## Passage for review
++++++++++++++++++++

So much of life has changed or been disrupted, put off course, revised. We have been asked to make changes, alterations, sacrifices. Now, with vaccines in the pipeline, there is a feeling that we might be “rounding the bend” so to speak.
I have been working from home since March 30, 2020. There were technical glitches, some due to my home internet and others due to the company’s systems. I got through those. I have had meetings through various applications. When I wanted to meet up with writer friends, there were applications for use there. Writing itself has not taken a back seat nor has the intensity of research required for historical crime fiction.
However, we are coming up on a decision regarding one of my favorite events: the OWFI Writer’s Conference. I’ve been attending since 2012, have made many friends from a variety of genres, and had been invited to be a speaker last year. Obviously, the conference was cancelled but I was graciously invited back this year. And it might be vastly different.

++++++++++++++++++++

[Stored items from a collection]
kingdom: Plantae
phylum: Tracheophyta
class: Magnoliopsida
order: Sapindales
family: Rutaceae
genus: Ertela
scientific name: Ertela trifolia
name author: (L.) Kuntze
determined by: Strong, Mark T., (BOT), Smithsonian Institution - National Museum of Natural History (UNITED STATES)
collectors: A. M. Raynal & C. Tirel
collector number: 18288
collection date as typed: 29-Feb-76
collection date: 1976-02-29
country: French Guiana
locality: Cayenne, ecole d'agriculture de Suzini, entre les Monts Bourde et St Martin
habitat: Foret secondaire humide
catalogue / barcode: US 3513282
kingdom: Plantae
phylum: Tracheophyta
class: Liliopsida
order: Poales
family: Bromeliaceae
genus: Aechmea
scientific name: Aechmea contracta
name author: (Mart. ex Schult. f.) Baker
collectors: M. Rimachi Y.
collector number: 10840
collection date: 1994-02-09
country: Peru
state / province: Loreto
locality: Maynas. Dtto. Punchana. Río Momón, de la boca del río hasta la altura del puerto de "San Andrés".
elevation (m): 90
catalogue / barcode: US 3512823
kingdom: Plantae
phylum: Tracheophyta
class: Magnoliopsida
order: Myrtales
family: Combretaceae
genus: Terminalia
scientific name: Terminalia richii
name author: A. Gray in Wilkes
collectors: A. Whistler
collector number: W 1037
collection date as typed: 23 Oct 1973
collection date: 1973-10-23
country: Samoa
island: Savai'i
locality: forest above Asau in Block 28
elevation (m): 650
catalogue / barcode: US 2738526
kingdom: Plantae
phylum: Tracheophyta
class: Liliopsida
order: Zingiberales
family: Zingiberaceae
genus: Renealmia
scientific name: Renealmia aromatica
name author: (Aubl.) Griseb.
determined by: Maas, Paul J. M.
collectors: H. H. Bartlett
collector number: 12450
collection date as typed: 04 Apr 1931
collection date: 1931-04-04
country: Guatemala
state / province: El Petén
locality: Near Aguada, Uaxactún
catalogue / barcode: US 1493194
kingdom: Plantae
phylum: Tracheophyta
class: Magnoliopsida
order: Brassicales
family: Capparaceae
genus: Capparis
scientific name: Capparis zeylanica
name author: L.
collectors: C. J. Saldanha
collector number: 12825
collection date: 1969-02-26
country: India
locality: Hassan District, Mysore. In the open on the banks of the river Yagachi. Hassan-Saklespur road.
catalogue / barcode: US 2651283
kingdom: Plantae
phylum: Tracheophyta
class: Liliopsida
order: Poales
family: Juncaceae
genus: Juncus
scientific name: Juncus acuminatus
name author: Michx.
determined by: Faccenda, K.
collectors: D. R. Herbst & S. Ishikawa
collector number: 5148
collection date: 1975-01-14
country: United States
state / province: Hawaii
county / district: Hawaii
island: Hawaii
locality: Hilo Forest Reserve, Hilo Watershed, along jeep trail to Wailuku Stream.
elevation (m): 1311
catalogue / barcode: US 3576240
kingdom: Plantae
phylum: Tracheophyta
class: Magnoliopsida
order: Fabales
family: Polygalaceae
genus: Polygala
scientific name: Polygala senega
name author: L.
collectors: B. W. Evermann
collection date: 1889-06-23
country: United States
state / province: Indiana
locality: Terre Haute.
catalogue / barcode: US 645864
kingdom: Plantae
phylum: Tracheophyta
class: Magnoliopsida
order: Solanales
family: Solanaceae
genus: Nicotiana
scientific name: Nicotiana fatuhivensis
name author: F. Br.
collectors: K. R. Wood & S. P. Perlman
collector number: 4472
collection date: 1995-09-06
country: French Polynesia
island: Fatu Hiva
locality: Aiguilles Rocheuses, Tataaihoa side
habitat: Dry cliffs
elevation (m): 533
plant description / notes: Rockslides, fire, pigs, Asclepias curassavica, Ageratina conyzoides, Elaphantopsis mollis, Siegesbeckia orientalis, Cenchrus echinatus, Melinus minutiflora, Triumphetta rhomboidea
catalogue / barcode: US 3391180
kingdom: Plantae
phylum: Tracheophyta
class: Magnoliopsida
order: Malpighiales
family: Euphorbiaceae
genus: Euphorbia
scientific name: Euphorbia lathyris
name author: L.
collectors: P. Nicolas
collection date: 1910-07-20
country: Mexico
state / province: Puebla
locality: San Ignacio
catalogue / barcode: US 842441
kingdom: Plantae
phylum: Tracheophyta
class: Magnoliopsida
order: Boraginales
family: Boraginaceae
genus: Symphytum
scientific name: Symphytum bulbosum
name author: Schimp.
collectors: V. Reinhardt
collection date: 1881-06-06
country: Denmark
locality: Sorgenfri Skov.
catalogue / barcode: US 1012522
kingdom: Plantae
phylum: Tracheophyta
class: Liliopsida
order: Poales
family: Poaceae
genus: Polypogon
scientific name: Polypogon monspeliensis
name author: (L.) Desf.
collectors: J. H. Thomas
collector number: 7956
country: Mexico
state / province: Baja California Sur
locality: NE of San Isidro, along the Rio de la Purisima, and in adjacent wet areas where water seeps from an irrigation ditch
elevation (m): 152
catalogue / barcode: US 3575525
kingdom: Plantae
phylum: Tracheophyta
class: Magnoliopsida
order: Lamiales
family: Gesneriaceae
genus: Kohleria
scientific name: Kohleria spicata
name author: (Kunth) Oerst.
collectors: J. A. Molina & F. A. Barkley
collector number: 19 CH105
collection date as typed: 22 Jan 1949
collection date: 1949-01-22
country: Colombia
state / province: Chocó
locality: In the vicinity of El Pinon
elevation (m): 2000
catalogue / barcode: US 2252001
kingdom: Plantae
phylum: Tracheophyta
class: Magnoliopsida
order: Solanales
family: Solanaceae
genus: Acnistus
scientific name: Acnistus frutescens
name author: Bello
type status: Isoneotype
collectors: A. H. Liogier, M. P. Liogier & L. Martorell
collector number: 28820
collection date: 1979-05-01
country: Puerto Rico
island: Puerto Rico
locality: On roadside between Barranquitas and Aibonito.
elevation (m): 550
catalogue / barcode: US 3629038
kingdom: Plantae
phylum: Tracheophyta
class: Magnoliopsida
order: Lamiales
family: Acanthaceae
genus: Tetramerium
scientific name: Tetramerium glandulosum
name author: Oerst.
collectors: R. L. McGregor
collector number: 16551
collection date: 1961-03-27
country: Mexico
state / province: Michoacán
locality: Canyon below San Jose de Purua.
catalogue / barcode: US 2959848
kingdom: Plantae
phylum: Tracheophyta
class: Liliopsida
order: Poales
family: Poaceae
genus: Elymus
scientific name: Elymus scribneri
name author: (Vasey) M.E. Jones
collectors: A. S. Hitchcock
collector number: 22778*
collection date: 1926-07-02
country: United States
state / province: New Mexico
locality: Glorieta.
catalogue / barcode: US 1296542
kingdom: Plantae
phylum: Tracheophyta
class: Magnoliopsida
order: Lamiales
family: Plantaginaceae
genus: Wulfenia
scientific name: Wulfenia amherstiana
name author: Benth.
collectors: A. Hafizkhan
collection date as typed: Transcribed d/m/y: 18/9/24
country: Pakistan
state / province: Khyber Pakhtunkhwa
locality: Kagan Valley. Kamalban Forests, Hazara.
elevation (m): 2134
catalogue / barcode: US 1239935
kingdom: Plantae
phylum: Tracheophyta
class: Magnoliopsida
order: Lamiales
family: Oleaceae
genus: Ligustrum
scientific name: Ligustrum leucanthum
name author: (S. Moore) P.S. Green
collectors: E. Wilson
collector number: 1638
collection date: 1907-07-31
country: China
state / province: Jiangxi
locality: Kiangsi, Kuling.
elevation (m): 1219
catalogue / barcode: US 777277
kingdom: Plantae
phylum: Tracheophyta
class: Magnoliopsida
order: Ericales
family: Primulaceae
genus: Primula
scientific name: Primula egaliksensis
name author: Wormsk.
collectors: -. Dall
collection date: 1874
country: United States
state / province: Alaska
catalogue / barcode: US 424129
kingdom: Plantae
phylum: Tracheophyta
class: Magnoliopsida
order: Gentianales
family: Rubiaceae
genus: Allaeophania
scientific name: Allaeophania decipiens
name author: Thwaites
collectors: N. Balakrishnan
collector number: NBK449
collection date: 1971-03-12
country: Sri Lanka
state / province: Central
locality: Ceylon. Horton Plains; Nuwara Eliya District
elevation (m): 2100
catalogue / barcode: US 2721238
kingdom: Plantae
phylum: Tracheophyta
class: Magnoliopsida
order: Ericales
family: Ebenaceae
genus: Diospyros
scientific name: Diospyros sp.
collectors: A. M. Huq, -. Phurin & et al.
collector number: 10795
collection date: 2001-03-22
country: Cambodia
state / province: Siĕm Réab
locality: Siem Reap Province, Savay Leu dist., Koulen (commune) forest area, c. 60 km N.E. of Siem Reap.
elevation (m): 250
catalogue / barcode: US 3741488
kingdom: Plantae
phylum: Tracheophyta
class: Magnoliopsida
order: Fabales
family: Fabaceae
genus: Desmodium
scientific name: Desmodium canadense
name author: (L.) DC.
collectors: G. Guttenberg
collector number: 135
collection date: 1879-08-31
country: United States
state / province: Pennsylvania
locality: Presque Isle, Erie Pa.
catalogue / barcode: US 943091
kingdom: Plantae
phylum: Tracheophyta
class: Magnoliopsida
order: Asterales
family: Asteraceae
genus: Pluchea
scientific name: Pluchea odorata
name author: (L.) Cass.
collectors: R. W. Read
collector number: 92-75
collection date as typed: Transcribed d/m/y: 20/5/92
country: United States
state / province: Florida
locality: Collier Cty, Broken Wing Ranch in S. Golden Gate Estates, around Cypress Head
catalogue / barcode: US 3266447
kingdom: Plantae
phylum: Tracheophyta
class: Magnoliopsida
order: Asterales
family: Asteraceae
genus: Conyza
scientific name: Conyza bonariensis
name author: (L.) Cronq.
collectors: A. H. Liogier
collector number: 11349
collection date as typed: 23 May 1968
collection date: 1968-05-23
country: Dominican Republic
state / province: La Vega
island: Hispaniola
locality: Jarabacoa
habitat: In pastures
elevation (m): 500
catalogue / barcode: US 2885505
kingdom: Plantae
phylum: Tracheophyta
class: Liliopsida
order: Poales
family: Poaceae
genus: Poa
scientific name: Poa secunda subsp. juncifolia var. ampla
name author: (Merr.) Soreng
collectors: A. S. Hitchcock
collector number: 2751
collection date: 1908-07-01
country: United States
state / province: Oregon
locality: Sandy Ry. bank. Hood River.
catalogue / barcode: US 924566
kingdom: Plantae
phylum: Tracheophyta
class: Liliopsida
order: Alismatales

++++++++++++++++++++

## Tasks to carry out
a) Rewrite the paragraph that begins "I have been working from home" in the passage about pandemic changes as a brief list, keeping its main facts.
b) Carry the passage about pandemic changes further, starting after its final sentence.

## Results of the exercise
a)
- I have worked from home since March 30, 2020.
- I got through technical glitches caused by my home internet and by the company's systems.
- I have held meetings, including meetups with writer friends, through various applications.
- Neither my writing nor the intense research that historical crime fiction requires has taken a back seat.

b)
Sitting here a scant four months from the conference, many people do not believe the world at large will be ready for group events in such a scant period of time. Part of me doesn’t want to admit that out loud, but deep down I feel it to be a truism. There is a possibility it might be an online event.
Our current technology allows us to work from home, visit people, actually see them, conduct meetings and training sessions. What it can’t replace is the camaraderie that seeps from the pores, the laughter, the deep side conversations, the motivating hug and the congratulatory handshake. I will be honored to participate in any form this event takes, hoping it does occur. But I can’t help but feel something essential will be missing.
Writers, by their nature, alternate between a hermit-like work existence and gregarious exhibitionists. When working, we need the solace of the den, office, personal space. But when we share, it is like painting with mops, big bold strokes of utterly human behavior.
We will do what we need to do. I will be be completely happy when we finally get to that point of handshakes and hugs.